Tuesday, July 18, 2017

BlackRock: Short The Bubble Stock

Yesterday BlackRock reported second quarter earnings that narrowly missed estimates. BlackRock is the largest money manger.It has $ 5.6 trillion under management.They are now experiencing a kind of being of victim of their own success syndrome. ETF's a.k.a. known as exchange traded funds are getting a bigger share of new inflows by eager stock market investors. Problem is that ETF's have much lower management fee. Hence the shortfall in earnings. Hence the squeeze in profitability. Chairman and President of BlackRock Larry Fink simultaneously with the earnings miss release announced his firm would switch to more use of artificial intelligence when picking stocks.Larry praised AI. But he also stated that the headcount at BlackRock would be the same next year as it is today.In other words AI's supposed market expertise is secondary. Lopping heads is the real reason so to combat profit squeeze.Actually AI is more expensive than monkeys throwing darts at a stock page which has been proven to be a better performer than pros picking stocks.In 1973 Princeton University professor Burton Malkiel wrote " Random Walk Down Wall Street" . In the book Malkiel states " A blind folded monkey throwing darts at a financial newspapers stock page could select a portfolio that would do just as well as one carefully selected by experts."Actually the underlying metaphysics of that result was the fact that there were more smaller capitalization stocks on the page than large ones. Consequently the smaller stocks would probably do better over the long run. Bottom line is that BlackRock is an expensive stock. It's market cap is six times sales. It also trades at 2.50 times its book value. It yields 2.50 percent. But its stock trades at $423.00 per share. So a 3% loss on the stock rubs out the dividend return but what's going to happen to the 420.00 left over? I'm short BlackRock. It's the perfect bubble stock in a bubble market.

1 comment:

Barry Leonardini said...

What will happen to Blackrock when sellers in their ETF's can't get a reasonable bid? The answers is many many lawsuits. And maybe a criminal charge.

• ENTRIES SHOWN:
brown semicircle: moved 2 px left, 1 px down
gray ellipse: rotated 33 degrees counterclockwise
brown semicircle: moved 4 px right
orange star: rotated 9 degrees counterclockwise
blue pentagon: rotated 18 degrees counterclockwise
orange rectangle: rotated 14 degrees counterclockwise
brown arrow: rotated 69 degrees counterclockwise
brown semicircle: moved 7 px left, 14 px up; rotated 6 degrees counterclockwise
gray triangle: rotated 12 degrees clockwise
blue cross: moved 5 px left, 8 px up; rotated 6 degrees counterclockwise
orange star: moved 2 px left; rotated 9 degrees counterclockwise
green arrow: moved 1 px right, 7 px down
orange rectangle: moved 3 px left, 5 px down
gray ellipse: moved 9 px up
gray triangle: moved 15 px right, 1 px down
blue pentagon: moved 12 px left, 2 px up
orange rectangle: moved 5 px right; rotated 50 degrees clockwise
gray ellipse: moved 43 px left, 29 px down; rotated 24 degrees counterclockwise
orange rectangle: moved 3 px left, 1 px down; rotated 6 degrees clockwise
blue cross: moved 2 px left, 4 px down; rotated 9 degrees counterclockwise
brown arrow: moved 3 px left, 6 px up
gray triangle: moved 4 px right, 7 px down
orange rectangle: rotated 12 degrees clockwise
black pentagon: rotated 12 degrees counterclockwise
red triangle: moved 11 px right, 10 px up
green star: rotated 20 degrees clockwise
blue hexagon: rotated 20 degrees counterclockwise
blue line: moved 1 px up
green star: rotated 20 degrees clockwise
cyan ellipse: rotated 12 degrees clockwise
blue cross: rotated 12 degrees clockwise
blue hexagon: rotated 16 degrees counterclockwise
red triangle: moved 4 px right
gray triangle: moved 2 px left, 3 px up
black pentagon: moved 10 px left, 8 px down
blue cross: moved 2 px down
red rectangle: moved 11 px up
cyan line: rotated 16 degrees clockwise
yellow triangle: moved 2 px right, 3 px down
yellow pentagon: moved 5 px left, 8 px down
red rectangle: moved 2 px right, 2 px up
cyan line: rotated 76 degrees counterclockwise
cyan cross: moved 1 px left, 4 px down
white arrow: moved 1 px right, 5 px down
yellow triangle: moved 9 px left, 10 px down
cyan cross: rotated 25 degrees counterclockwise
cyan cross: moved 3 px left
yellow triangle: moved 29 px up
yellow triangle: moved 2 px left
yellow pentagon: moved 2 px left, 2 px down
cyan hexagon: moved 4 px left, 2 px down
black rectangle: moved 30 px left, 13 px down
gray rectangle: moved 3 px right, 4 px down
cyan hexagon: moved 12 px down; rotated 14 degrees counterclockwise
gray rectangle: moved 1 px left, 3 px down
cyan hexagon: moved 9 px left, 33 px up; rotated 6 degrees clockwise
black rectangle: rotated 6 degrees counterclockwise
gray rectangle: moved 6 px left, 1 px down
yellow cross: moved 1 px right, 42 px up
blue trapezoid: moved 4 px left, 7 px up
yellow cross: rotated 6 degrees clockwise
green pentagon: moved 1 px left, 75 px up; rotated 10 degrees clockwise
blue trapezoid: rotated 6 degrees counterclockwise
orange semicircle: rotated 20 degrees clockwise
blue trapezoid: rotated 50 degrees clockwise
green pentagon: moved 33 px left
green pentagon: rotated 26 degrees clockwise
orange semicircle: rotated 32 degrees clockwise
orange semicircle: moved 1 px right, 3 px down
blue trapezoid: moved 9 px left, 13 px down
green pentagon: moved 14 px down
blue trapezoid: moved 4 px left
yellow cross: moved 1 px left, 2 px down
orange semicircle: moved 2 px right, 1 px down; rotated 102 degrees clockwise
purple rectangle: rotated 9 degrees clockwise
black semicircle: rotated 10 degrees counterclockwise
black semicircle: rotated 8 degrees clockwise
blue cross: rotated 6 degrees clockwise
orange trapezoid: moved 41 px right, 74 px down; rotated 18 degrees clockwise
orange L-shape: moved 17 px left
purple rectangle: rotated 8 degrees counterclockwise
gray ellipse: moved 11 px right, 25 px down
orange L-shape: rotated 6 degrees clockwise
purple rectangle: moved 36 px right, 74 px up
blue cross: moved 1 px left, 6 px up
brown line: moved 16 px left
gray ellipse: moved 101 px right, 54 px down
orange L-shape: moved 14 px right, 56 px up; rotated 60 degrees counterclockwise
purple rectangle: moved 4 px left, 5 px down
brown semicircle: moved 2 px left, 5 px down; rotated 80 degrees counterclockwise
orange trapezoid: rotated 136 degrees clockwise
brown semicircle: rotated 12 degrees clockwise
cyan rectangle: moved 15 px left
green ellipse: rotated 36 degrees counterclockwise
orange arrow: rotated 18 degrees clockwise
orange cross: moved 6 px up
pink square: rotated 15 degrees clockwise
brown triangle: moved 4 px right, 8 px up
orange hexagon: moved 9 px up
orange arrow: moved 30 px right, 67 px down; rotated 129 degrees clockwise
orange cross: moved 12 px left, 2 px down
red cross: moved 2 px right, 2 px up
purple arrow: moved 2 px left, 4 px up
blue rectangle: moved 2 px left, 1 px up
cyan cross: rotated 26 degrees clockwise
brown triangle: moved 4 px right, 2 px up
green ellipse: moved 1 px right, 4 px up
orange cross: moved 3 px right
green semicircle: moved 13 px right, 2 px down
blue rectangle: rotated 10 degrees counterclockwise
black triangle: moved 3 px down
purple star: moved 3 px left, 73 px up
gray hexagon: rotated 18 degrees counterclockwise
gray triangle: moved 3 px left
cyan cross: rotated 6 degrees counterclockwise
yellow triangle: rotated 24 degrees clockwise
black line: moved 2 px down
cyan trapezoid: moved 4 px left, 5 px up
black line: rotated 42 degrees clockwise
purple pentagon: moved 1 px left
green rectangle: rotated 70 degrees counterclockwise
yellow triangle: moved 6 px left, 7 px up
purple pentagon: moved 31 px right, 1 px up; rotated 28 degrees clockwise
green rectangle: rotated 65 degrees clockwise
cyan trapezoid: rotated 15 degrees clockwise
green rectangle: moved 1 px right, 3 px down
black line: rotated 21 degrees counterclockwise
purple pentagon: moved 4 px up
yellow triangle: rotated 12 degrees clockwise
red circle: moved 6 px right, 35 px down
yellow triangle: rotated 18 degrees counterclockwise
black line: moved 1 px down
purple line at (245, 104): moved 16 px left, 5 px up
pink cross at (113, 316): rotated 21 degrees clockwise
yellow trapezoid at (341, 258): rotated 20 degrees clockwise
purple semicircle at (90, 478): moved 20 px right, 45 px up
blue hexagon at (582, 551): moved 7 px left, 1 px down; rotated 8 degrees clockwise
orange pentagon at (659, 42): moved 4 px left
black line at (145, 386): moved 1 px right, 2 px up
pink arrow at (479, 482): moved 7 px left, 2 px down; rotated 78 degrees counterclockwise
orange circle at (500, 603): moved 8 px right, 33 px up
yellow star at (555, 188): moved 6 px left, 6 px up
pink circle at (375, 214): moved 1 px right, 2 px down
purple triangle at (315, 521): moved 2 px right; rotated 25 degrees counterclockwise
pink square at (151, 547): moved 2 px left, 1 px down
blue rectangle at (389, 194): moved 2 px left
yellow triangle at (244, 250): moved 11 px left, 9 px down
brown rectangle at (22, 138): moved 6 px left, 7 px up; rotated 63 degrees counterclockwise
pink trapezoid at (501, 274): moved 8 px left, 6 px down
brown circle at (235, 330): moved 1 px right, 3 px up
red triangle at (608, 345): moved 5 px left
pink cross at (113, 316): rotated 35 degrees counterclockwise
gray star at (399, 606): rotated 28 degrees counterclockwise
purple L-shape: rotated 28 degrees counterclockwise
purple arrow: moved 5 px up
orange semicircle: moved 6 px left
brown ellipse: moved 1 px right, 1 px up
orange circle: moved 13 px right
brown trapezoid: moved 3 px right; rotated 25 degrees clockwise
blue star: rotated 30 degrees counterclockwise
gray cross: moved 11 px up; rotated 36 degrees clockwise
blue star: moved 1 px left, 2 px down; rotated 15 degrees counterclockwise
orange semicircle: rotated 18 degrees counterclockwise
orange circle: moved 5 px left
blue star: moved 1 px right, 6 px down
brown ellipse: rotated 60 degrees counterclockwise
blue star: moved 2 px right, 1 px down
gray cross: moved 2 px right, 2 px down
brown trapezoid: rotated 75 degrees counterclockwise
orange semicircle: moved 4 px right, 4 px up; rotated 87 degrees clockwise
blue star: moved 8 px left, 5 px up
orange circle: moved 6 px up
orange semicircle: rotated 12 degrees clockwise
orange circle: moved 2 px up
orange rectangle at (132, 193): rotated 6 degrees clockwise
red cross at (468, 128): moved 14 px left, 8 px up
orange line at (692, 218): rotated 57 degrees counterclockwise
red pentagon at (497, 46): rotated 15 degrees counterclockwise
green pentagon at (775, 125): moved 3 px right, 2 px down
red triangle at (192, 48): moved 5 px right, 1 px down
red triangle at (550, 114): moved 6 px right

• TASKS:
1. List every person named in the BlackRock post, including its comment section.
2. Reproduce word for word the part of the BlackRock post starting at "Barry Leonardini said..." and ending at "a criminal charge.".

• SOLUTIONS PER TASK:
1. Larry Fink, Burton Malkiel, Barry Leonardini

2.
Barry Leonardini said...

What will happen to Blackrock when sellers in their ETF's can't get a reasonable bid? The answers is many many lawsuits. And maybe a criminal charge.